** Items from a data source **
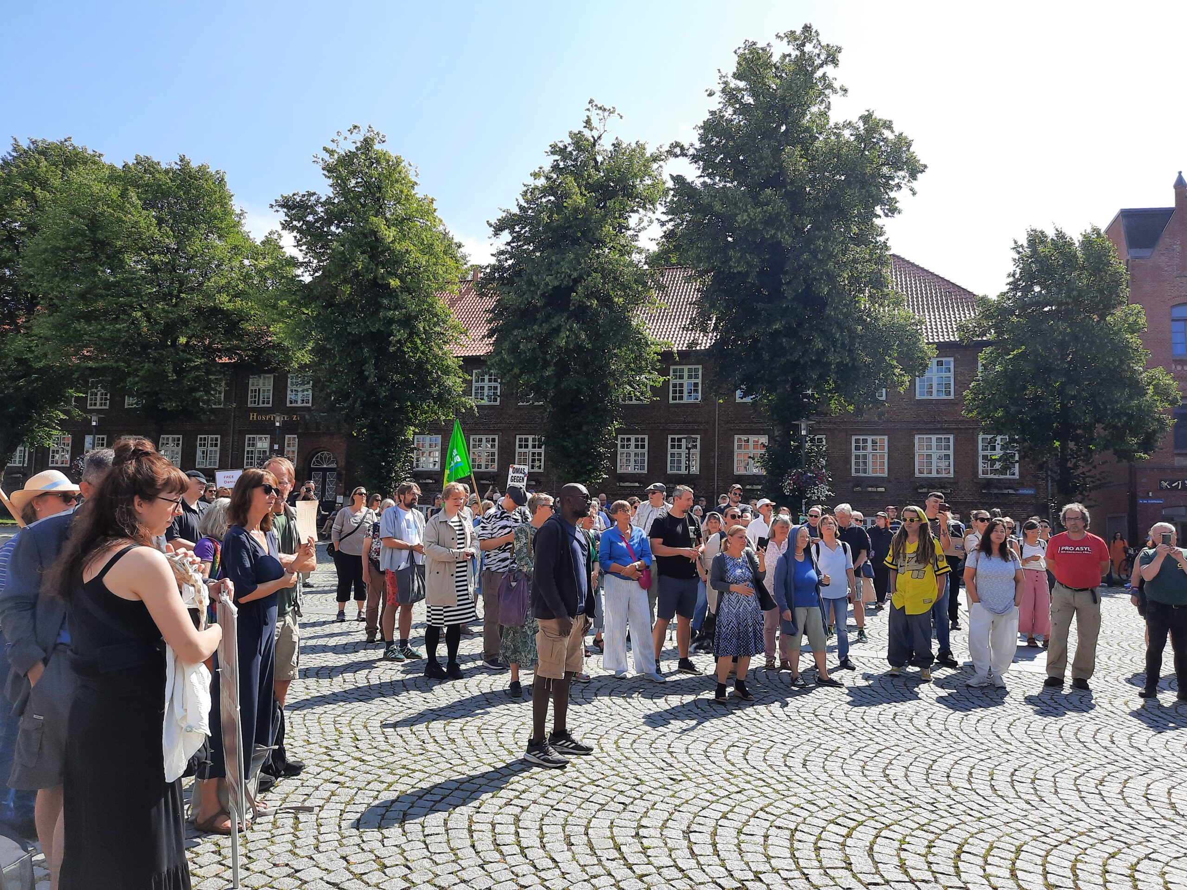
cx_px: 594
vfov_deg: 54.9
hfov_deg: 69.4
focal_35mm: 25
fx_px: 857
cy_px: 445
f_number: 2
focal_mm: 4.6
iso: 32
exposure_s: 1/761
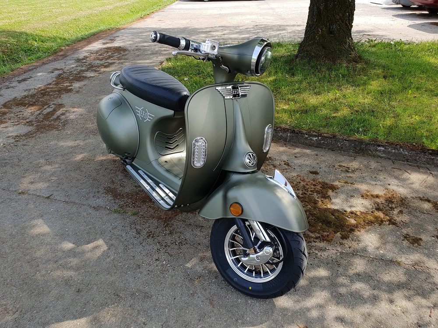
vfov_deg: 53.1
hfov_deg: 67.3
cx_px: 219
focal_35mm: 26
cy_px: 164
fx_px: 329
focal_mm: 4.3
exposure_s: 1/405
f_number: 2.4
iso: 50
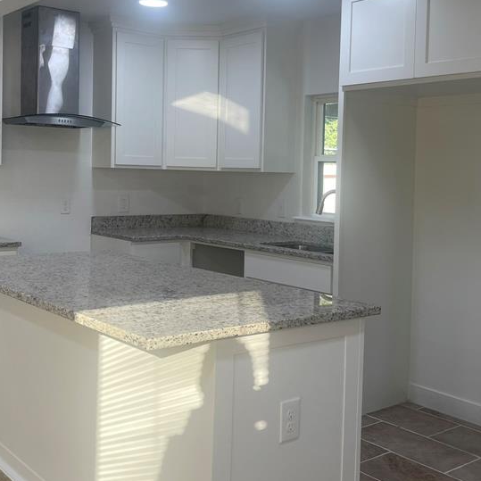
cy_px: 192
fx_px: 660
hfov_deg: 40.0
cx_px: 253
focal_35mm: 42
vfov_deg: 39.9
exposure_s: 1/120
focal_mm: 5.1
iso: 64
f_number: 1.6
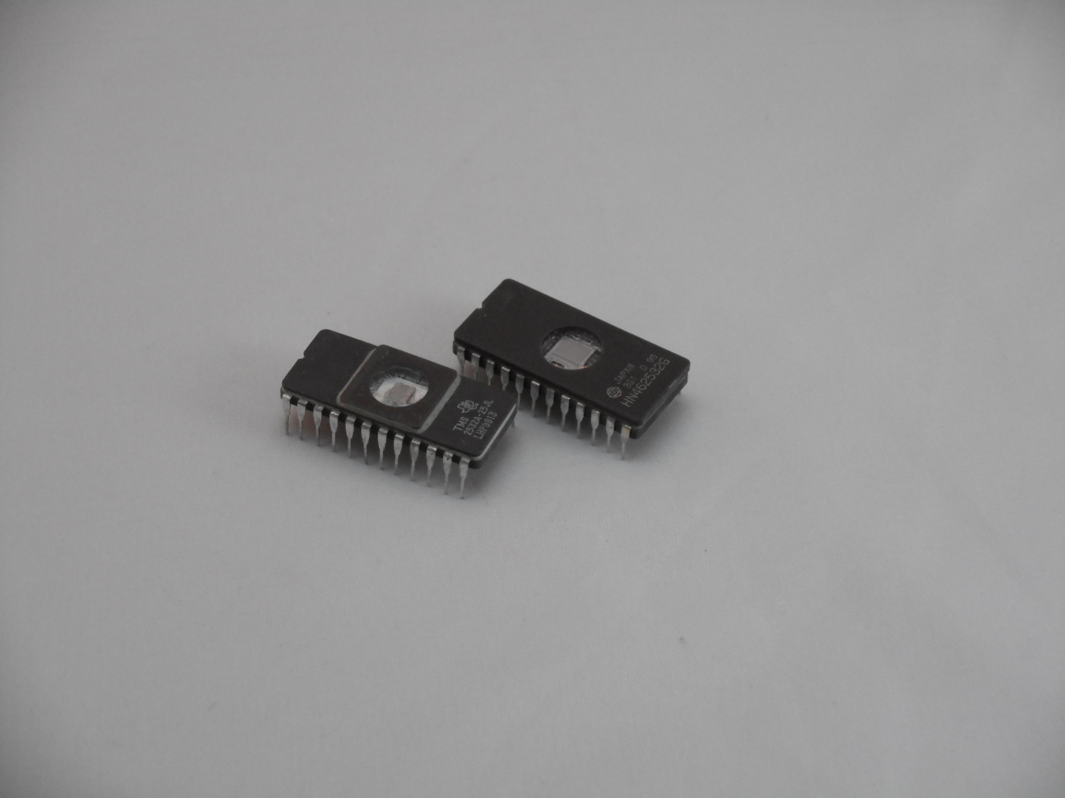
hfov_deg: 19.3
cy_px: 399
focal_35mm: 102
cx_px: 532
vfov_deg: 14.5
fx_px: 3138
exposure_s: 1/60
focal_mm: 18.2
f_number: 5.8
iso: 400
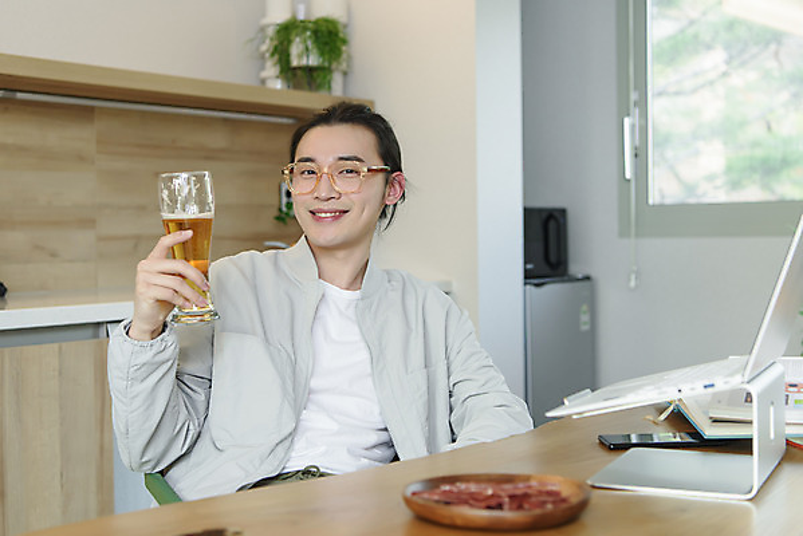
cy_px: 268
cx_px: 402
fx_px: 1116
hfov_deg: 39.6
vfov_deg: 27.0
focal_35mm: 50
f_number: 3.5
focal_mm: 50
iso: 320
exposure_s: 1/100
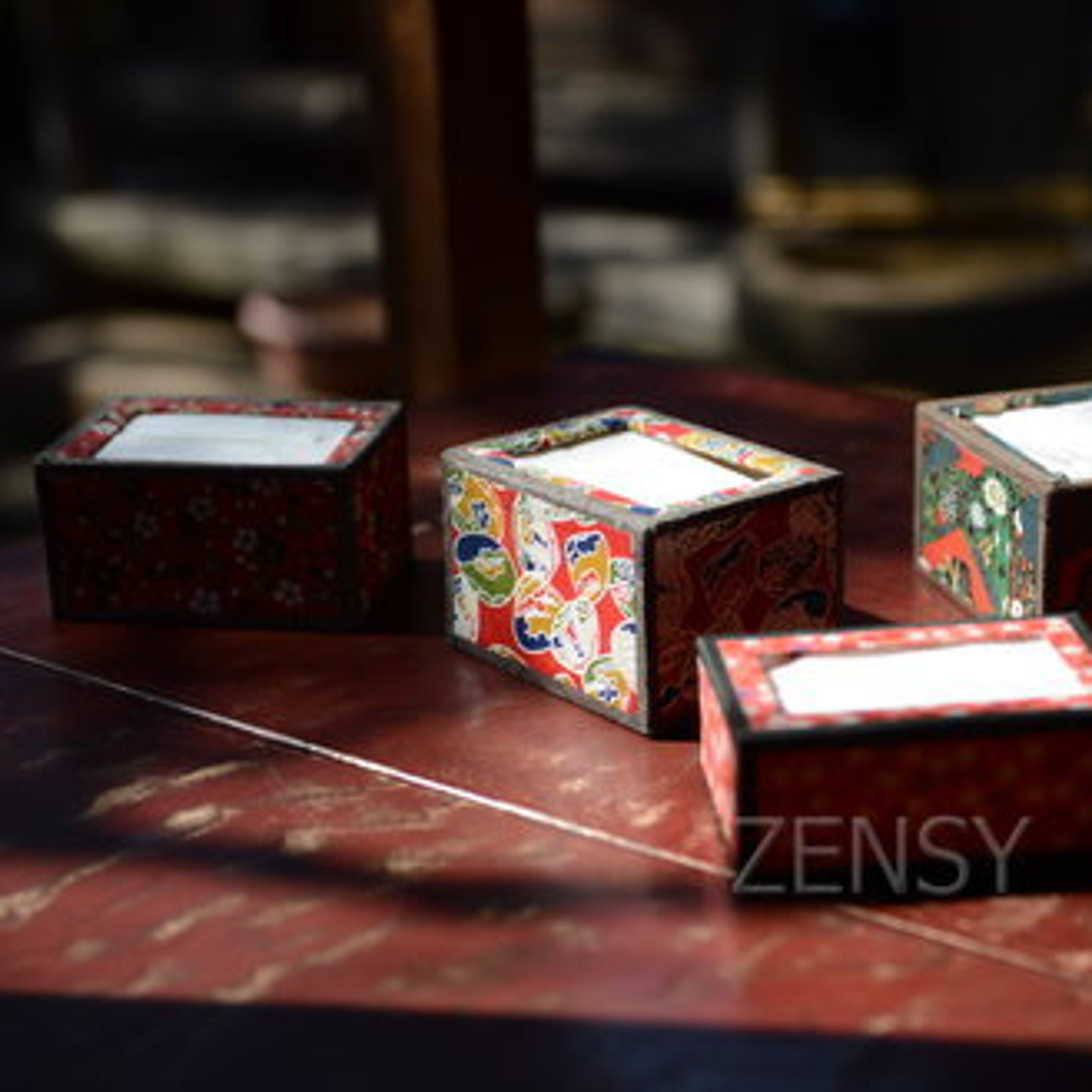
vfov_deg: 24.3
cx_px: 637
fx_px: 2534
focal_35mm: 71
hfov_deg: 24.3
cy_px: 543
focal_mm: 55
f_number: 2.8
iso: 800
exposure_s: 1/8000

** Instruction **
The data above are to be repeated word for word, with any pictures left out.

** Result of the exercise **
cx_px: 594
vfov_deg: 54.9
hfov_deg: 69.4
focal_35mm: 25
fx_px: 857
cy_px: 445
f_number: 2
focal_mm: 4.6
iso: 32
exposure_s: 1/761
vfov_deg: 53.1
hfov_deg: 67.3
cx_px: 219
focal_35mm: 26
cy_px: 164
fx_px: 329
focal_mm: 4.3
exposure_s: 1/405
f_number: 2.4
iso: 50
cy_px: 192
fx_px: 660
hfov_deg: 40.0
cx_px: 253
focal_35mm: 42
vfov_deg: 39.9
exposure_s: 1/120
focal_mm: 5.1
iso: 64
f_number: 1.6
hfov_deg: 19.3
cy_px: 399
focal_35mm: 102
cx_px: 532
vfov_deg: 14.5
fx_px: 3138
exposure_s: 1/60
focal_mm: 18.2
f_number: 5.8
iso: 400
cy_px: 268
cx_px: 402
fx_px: 1116
hfov_deg: 39.6
vfov_deg: 27.0
focal_35mm: 50
f_number: 3.5
focal_mm: 50
iso: 320
exposure_s: 1/100
vfov_deg: 24.3
cx_px: 637
fx_px: 2534
focal_35mm: 71
hfov_deg: 24.3
cy_px: 543
focal_mm: 55
f_number: 2.8
iso: 800
exposure_s: 1/8000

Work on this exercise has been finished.